Reception
Commenting on her website, Thunderbirds co-creator Sylvia Anderson praises scriptwriter Alan Fennell's "vivid imagination" and his complex plot for "30 Minutes After Noon", adding her opinion that "This was more a vehicle for live action than for the limited emotions of our puppet cast." Of David Elliott's decision to invigorate the production with more innovative shots, Supermarionation historian Stephen La Rivière expresses disappointment that the earlier sequences of "30 Minutes After Noon", in his view, are made up of standard camera work, being "filmed as normal" and detracting from the interest of the "quirky visuals" in the scenes depicting Southern's infiltration of the Erdman Gang.
La Rivière further discusses the structure of "30 Minutes After Noon", writing that the episode is divided into a pair of distinct plotlines (the intervention of the British Secret Service following the Hudson Building inferno). He argues that, in this manner, it is comparable to the first episodes of Thunderbirds, for which the production team doubled the runtime from 25 to 50 minutes and therefore needed to expand the stories with subplots or extra rescues performed by the Tracy family.

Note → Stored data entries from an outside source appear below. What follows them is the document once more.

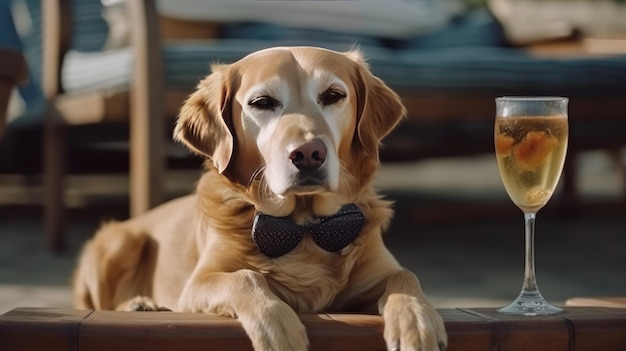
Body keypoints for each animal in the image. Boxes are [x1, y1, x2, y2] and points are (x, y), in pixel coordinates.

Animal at [72, 47, 444, 351]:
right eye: (262, 103)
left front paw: (416, 322)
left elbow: (405, 277)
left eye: (333, 95)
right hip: (120, 241)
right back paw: (139, 304)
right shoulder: (197, 284)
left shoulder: (379, 271)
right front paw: (276, 325)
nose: (309, 153)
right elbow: (246, 277)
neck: (303, 228)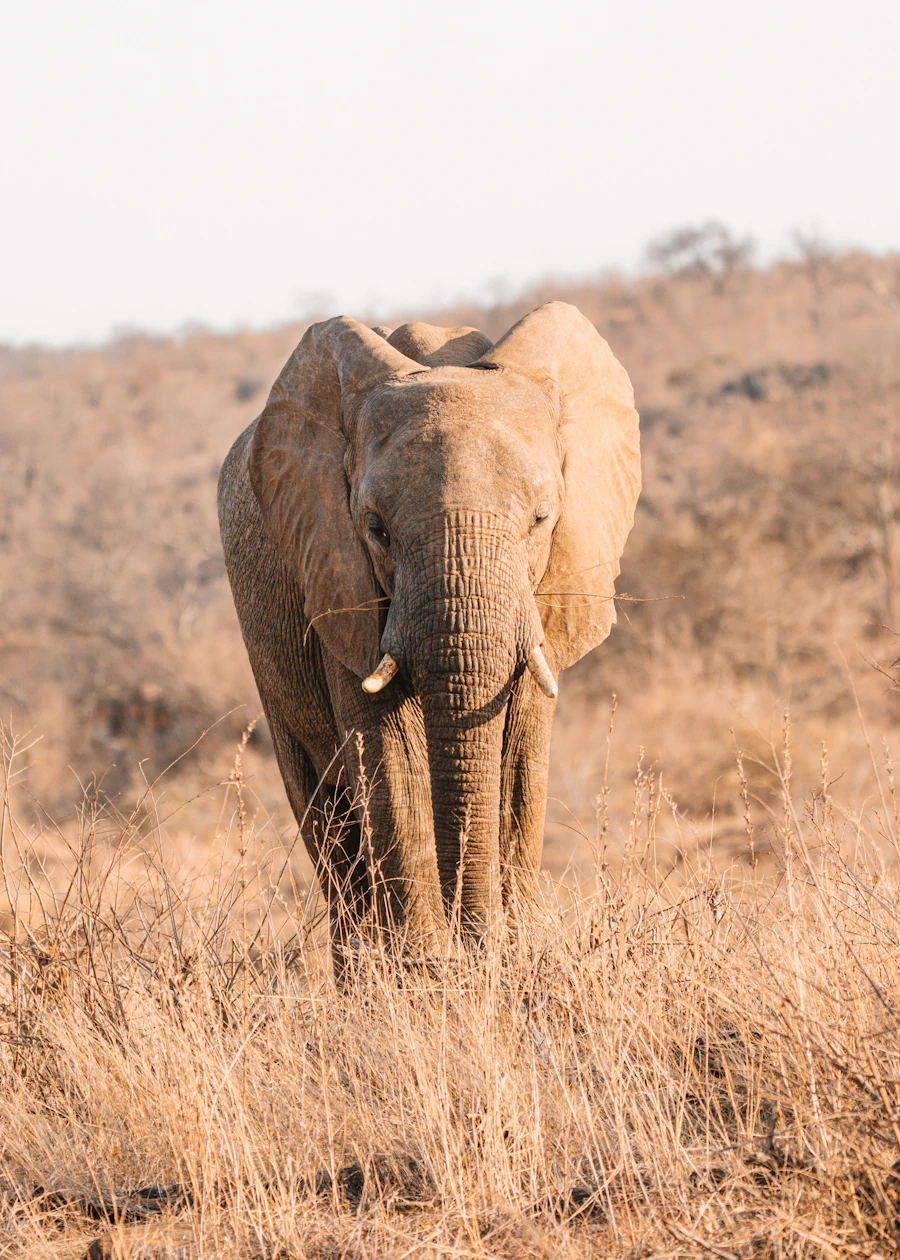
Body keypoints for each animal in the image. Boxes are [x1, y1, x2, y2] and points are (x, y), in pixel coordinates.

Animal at [217, 302, 640, 969]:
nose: (473, 944)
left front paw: (509, 957)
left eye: (541, 519)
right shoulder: (338, 576)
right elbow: (389, 751)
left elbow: (519, 759)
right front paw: (426, 970)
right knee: (325, 812)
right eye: (375, 529)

Historian Nicholas J. Cull links this episode to another of Fennell's Thunderbirds scripts, "The Man from MI.5", in which the star character is a British Secret Service agent called Bondson. For Cull, "30 Minutes After Noon" is one of several Thunderbirds episodes which incorporates visual homage to the James Bond film series. In particular, he comments on Southern's briefing scene, in which the characters of Southern, Sir William Frazer and an unnamed assistant are represented by hats placed on a stand: "Southern's hat is a trilby, tossed onto the stand in best James Bond fashion."
In a review published in Thunderbirds-related fanzine NTBS News Flash, "30 Minutes After Noon" is said to be "a thrilling, well-paced episode that brings together a very sadistic bad guy scheme and some innocent, and some not-so-innocent victims in peril, all providing plenty of action for International Rescue." The author considers the pacing to be "especially good" and also credits the "inventive camera work", commenting, "I don't think I've seen more use of 'real hand acting' in any other episode." The concept of the exploding bracelets is related to the Saw horror films, in which victims are seen to be trapped in dangerous situations and risking death if they do not carry out certain tasks put before them.
The episode achieved ratings of 5.2 million viewers when repeated on BBC2 in 1992.